*課題一覧*
1) スポーツ用の携帯型計測装置についての本文から、「携帯型計測装置、特にスポーツ」から「形態に用いることはできない。」までをすべて、一字も変えずに書き写してください。
2) スポーツ用の携帯型計測装置についての本文の続きを、最後の文の後から書き進めること。

+++ ページ本文

説明

特にスポーツにおいて用いられる携帯型計測装置

携帯型計測装置、特にスポーツ用であって、センサ(34)と、受信器(27)と、送信器および処理ユニット(26)と、が設けられたハウジング(6)を有している。前記ハウジングは、前記ハウジングのセンサ(34)から到来した信号を、ユーザに身に付けられるべき遠隔表示器に送信するようになっており、さらに、ユーザに身に付けられるべき遠隔検出器から到来した信号を受信して、これらの信号を遠隔表示器に送信する中継器として機能するようになっている。

【発明の詳細な説明】
【技術分野】
【0001】
本発明は、特にスポーツにおいて用いられる携帯型計測装置に関する。
【背景技術】
【0002】
スポーツでは、歩数計や心拍計形式の計測装置を使用することができる。それらは、一般的に、適当なセンサと、取得された計測結果を読むための表示画面が設けられている。
【発明の開示】
【発明が解決しようとする課題】
【0003】
これらのデバイスは、特定の使用形態のために提供されており、同じスポーツであれ異なるスポーツであれ、他の計測手段と協働して他の使用形態に用いることはできない。
【0004】
本発明は、特に歩数計を形成するための加速度計などのセンサが設けられて、他の遠隔計測手段と協働する使用形態に適した、特にスポーツ用多目的携帯型計測装置に関する。
【課題を解決するための手段】
【0005】
このような携帯型計測装置は、特にスポーツにおいて用いられ、センサと、受信器と、送信器および処理ユニットと、が設けられたハウジング(boitier)を有する。前記ハウジングは、前記ハウジングのセンサから到来した信号を、ユーザに身に付けられるべき遠隔表示器に送信するようになており、さらに、ユーザに身に付けられるべき遠隔検出器から到来した信号を受信して、これらの信号を遠隔表示器に送信することで、中継器として機能するにようになっている。
【0006】
ハウジングがセンサを備えていることで、スポーツの動作に関する計測結果を取得することを可能とする。ハウジングは、適切な計測位置に配置されたハウジングから、容易に読むことができるように好適な位置に配置された表示器へ、信号を遠隔的に送信することを可能とする。さらには、ハウジングが中継送信器として機能するようになっていることで、ユーザに身に付けられ、ハウジングおよび表示器から離間した適切な計測位置にある検出器を提供することを可能とし、この検出器からの信号を受信して、容易に読むことができる遠隔表示器に適切な方法で再送信することを可能とする。

++++++
+++ 与えられた記録

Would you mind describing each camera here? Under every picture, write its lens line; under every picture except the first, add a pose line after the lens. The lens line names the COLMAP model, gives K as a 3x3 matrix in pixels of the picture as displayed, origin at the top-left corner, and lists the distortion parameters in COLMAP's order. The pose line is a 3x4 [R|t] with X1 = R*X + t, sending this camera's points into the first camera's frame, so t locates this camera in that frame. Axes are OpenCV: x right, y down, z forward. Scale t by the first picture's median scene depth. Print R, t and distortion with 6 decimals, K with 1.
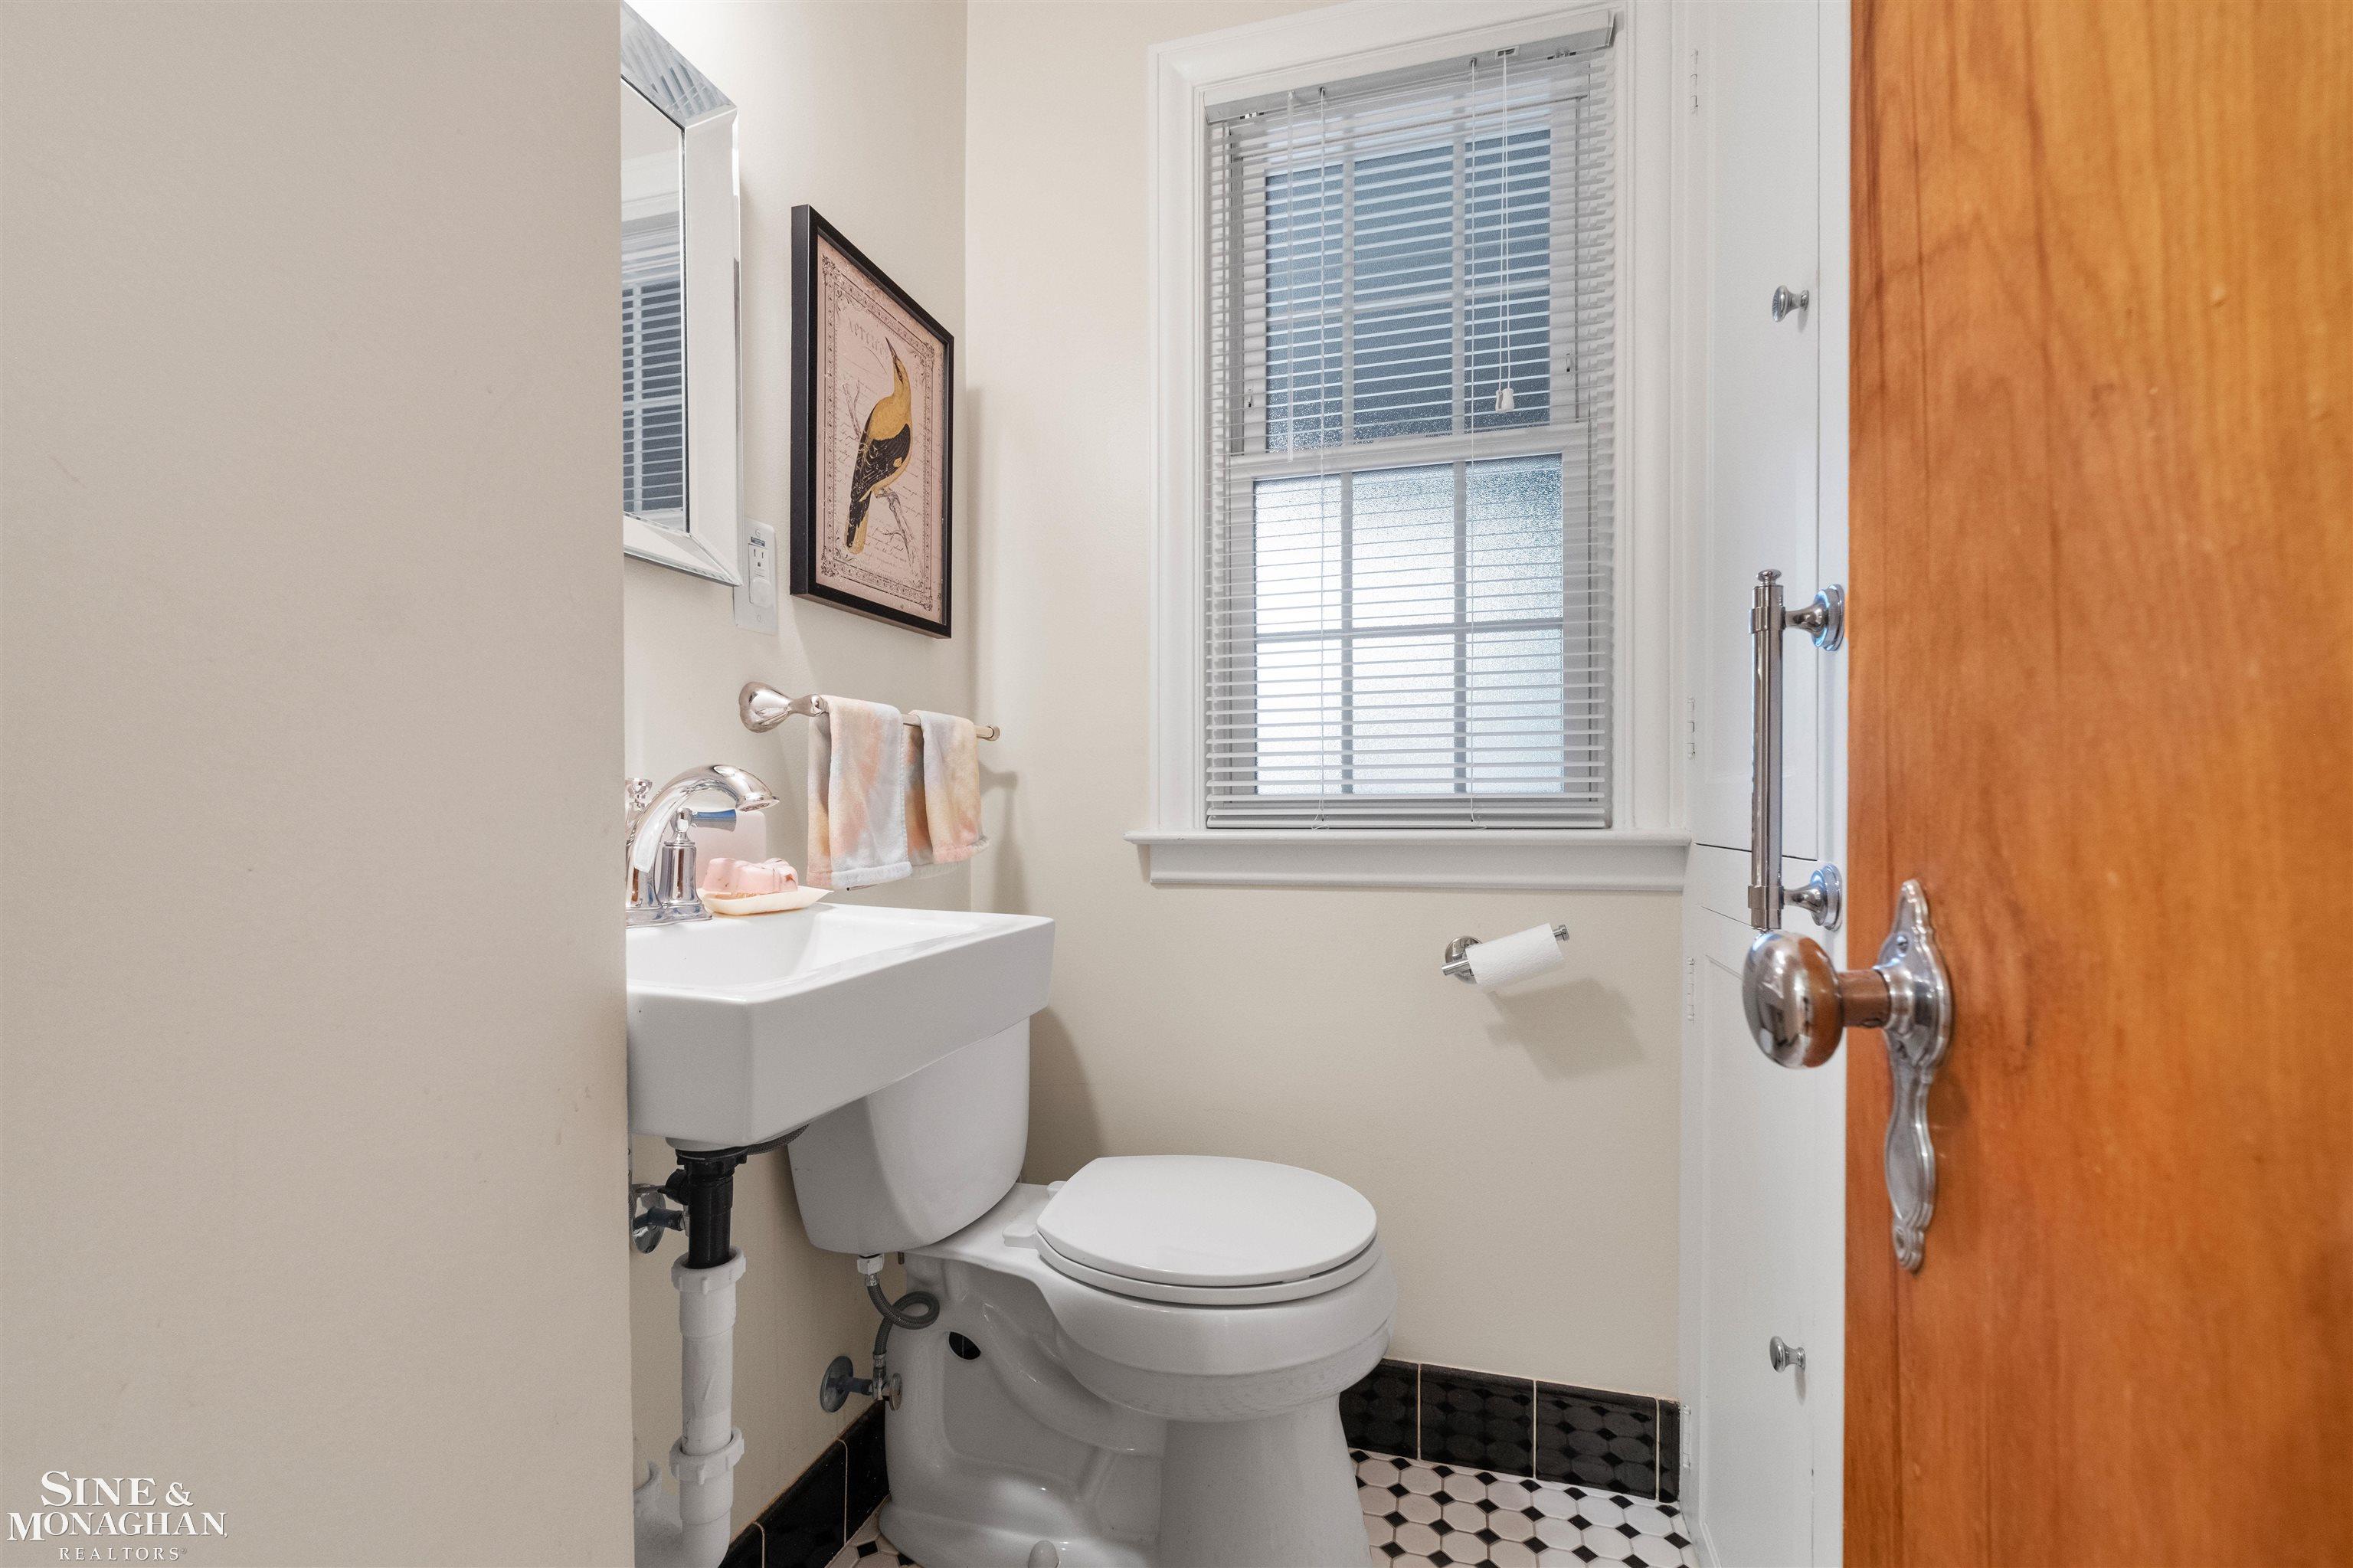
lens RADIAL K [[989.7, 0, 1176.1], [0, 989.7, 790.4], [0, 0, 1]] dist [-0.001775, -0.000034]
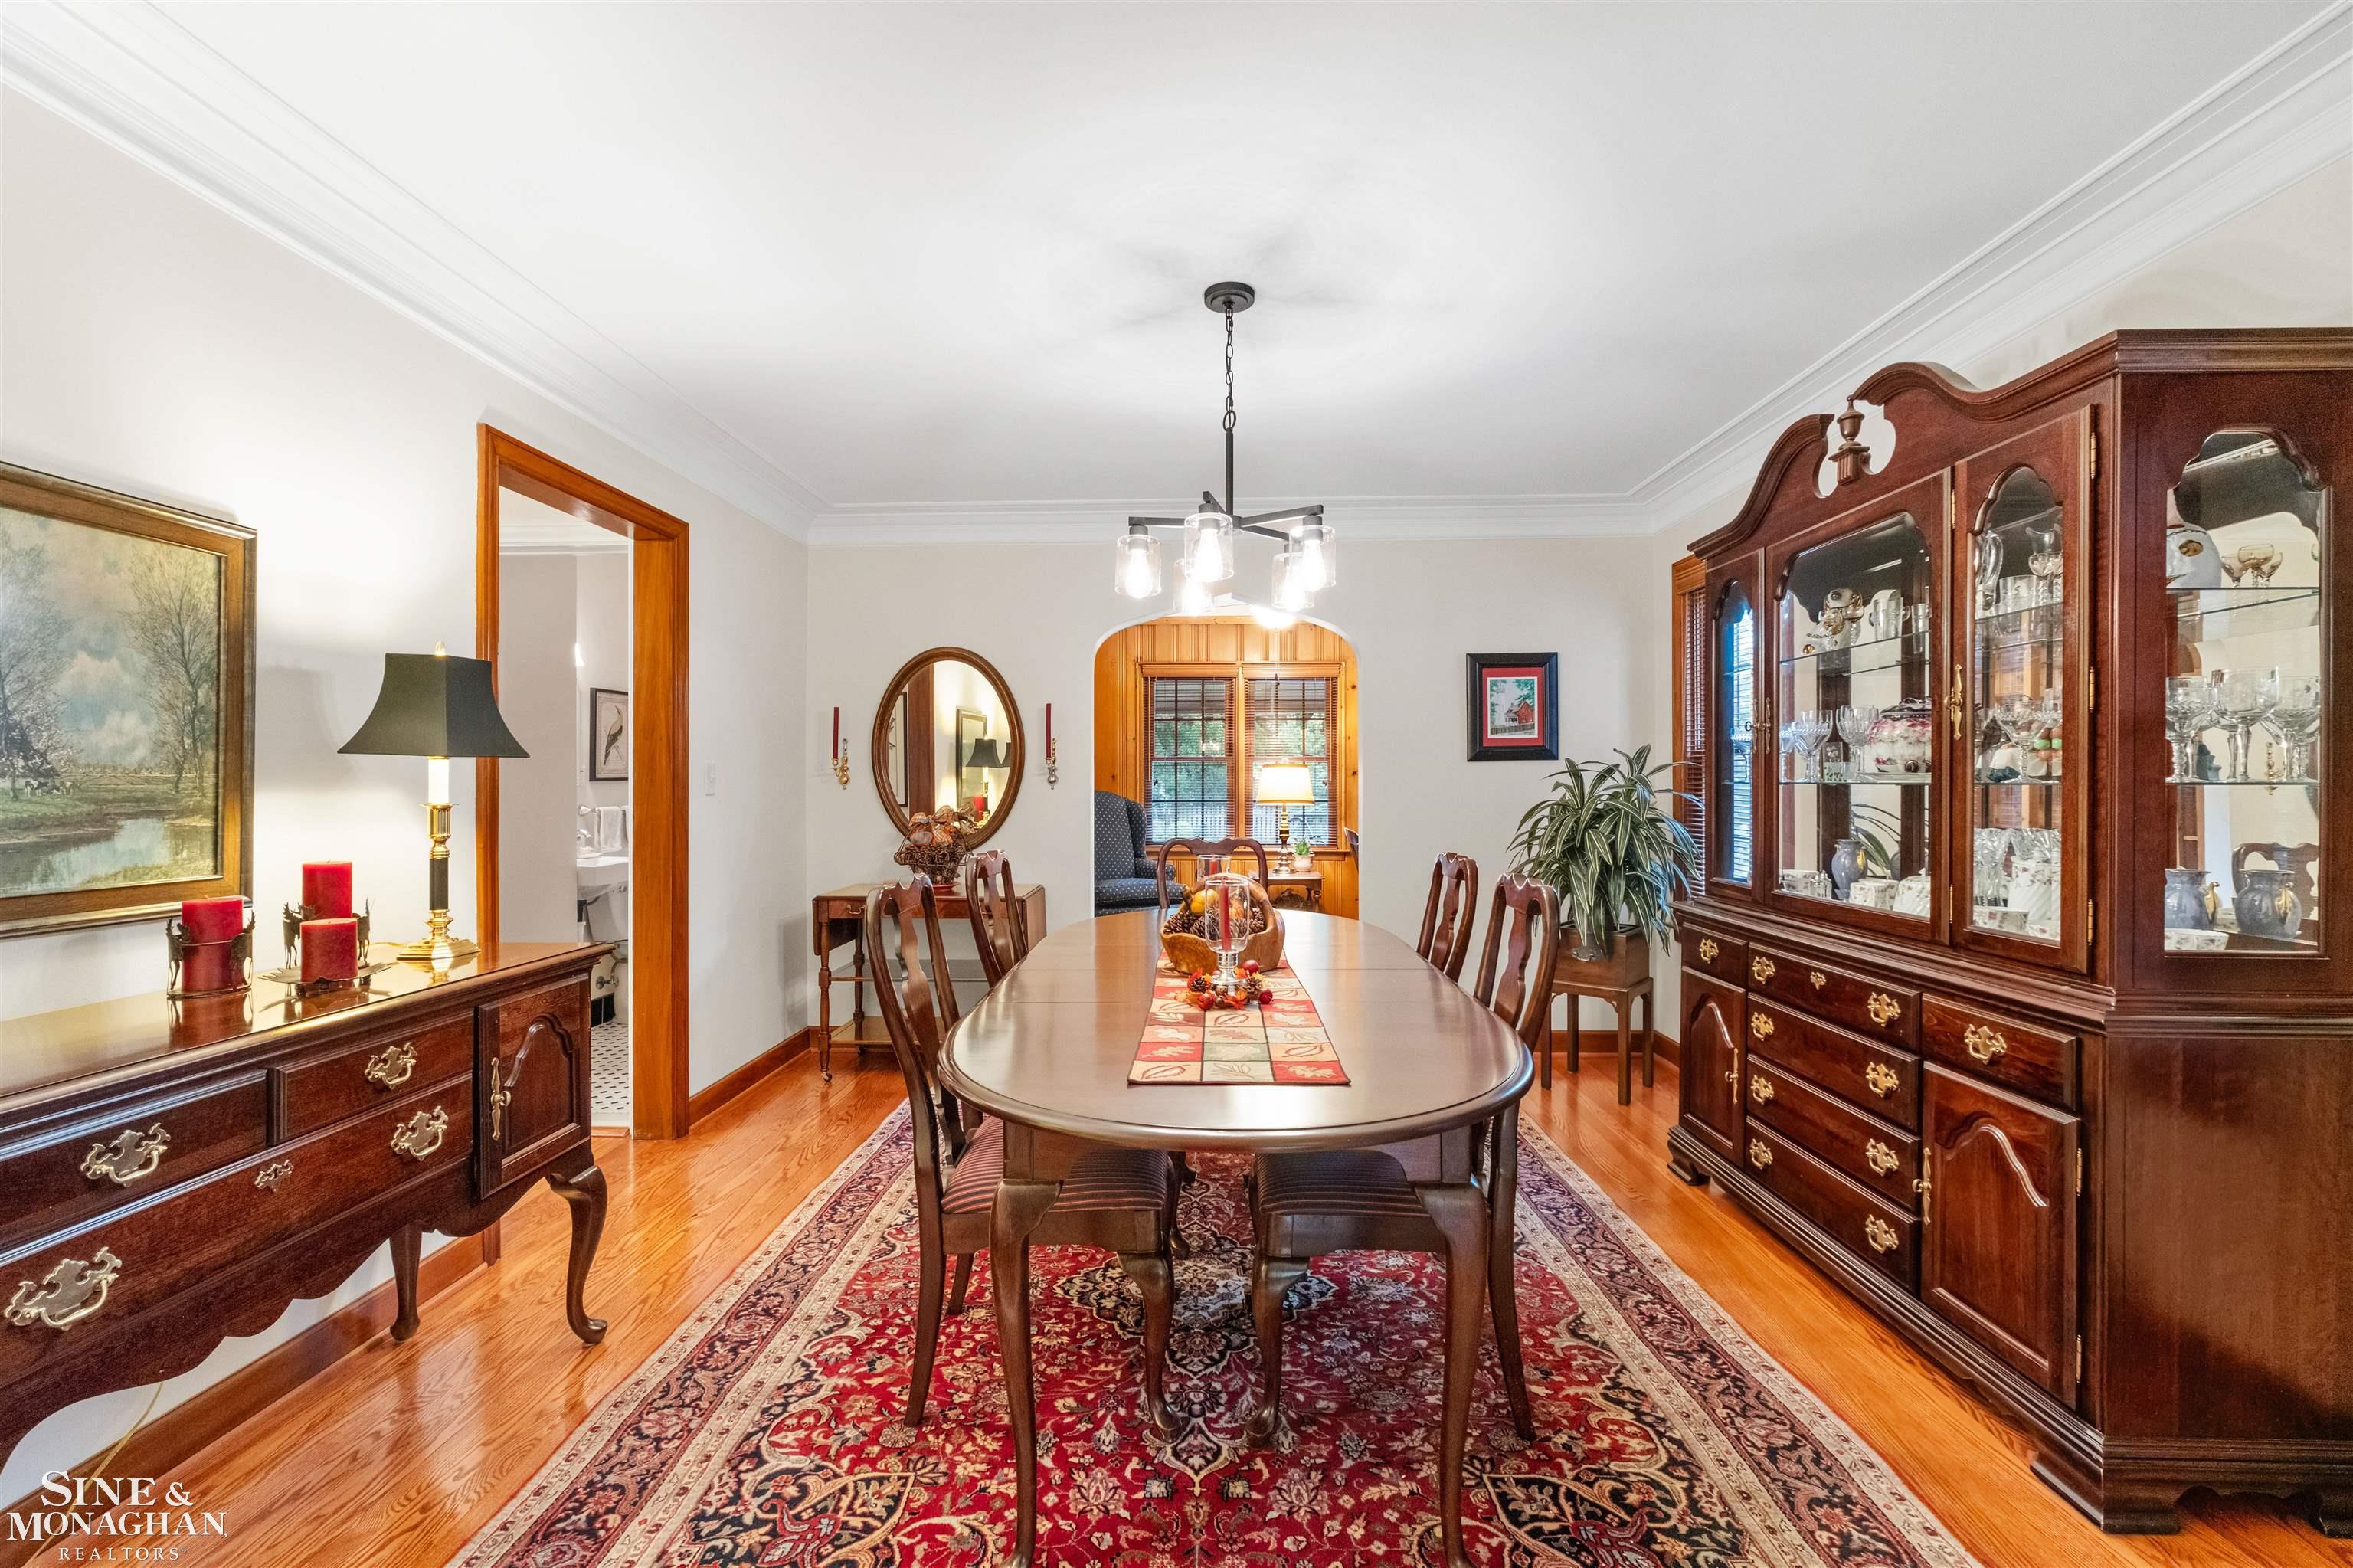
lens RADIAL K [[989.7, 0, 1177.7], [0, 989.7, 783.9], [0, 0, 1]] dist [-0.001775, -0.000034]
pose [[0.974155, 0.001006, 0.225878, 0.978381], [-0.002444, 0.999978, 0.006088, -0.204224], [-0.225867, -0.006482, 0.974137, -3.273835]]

++++++
+++ 与えられた記録

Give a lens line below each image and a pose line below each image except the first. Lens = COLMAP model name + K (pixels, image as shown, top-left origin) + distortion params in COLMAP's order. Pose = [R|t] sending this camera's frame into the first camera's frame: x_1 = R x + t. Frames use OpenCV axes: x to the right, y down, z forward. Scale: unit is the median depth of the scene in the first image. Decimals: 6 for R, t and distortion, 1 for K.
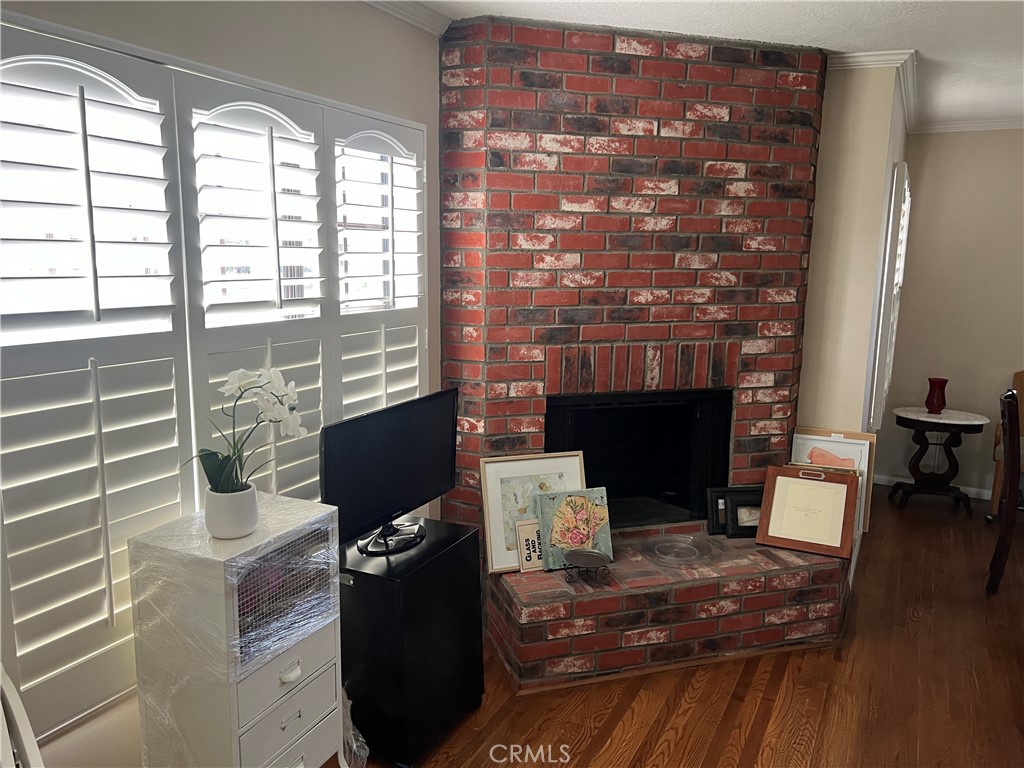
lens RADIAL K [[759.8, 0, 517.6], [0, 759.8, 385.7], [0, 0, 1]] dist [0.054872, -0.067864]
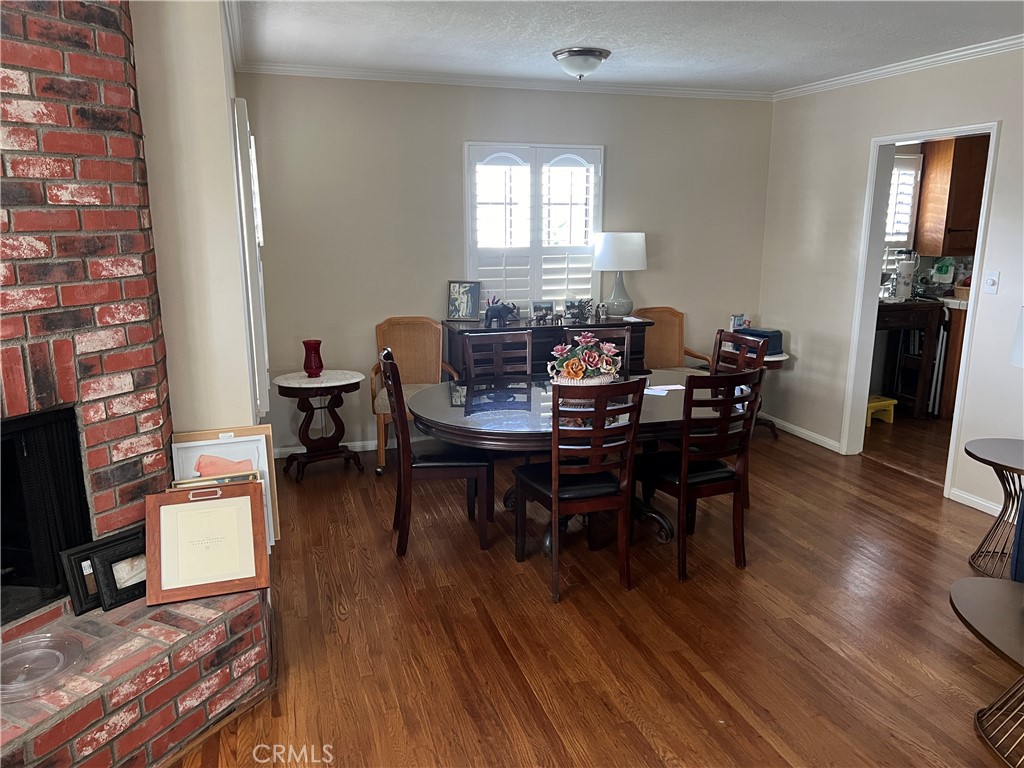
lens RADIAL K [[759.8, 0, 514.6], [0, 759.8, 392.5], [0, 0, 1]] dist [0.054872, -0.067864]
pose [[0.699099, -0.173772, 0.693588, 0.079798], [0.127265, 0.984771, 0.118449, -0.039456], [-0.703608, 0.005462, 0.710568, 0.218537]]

++++++

*課題の回答*
1)
携帯型計測装置、特にスポーツ用であって、センサ(34)と、受信器(27)と、送信器および処理ユニット(26)と、が設けられたハウジング(6)を有している。前記ハウジングは、前記ハウジングのセンサ(34)から到来した信号を、ユーザに身に付けられるべき遠隔表示器に送信するようになっており、さらに、ユーザに身に付けられるべき遠隔検出器から到来した信号を受信して、これらの信号を遠隔表示器に送信する中継器として機能するようになっている。

【発明の詳細な説明】
【技術分野】
【0001】
本発明は、特にスポーツにおいて用いられる携帯型計測装置に関する。
【背景技術】
【0002】
スポーツでは、歩数計や心拍計形式の計測装置を使用することができる。それらは、一般的に、適当なセンサと、取得された計測結果を読むための表示画面が設けられている。
【発明の開示】
【発明が解決しようとする課題】
【0003】
これらのデバイスは、特定の使用形態のために提供されており、同じスポーツであれ異なるスポーツであれ、他の計測手段と協働して他の使用形態に用いることはできない。

2)
【0007】
ハウジングが、加速度計を有していることが好ましい。この場合、前記ハウジングは、前記加速度計と接続した処理手段が設けられており、これらの手段は、歩数計を形成するようになっている。
【0008】
1つの実施形態では、前記ハウジングは表示画面を有している。遠隔デバイスから到来した、または加速度計から到来した、信号に変換されたデータは、ハウジング上に直接表示することができる。歩数計を形成するハウジングは、歩数計に関連するデータを前記表示画面に直接表示するか、前記データを遠隔表示器に送信するように適用可能となっている。
【0009】
処理ユニットが、計測信号および第2の識別コードが変換された第2の信号を供給することができることが好ましい。第2の信号を送信するに先がけて、計測信号に第2の信号を付加することで、無線送信の最中の干渉を防止することを可能とする。
【0010】
1つの実施形態では、装置は、表示画面と第2の受信器とを有する遠隔表示器を有する。
【0011】
表示器は、第2の信号のフレームに挿入された第2の識別コードに応じて、第2の信号を判別することができる第2の処理器を有していることが好ましい。
【0012】
1つの実施形態では、本装置は、センサと第1の送信器とを有する遠隔検出器を有する。センサから到来した、計測結果が変換された信号は、第1の送信器によってハウジングに送信される。信号に変換されたデータは、ハウジング上に直接表示されるか、遠隔表示器に再送信されることができる。
【0013】
前記検出器は処理器を有し、前記処理器は、前記センサの計測信号および第1の識別コードとが変換された第1の信号を供給することができることがより好ましい。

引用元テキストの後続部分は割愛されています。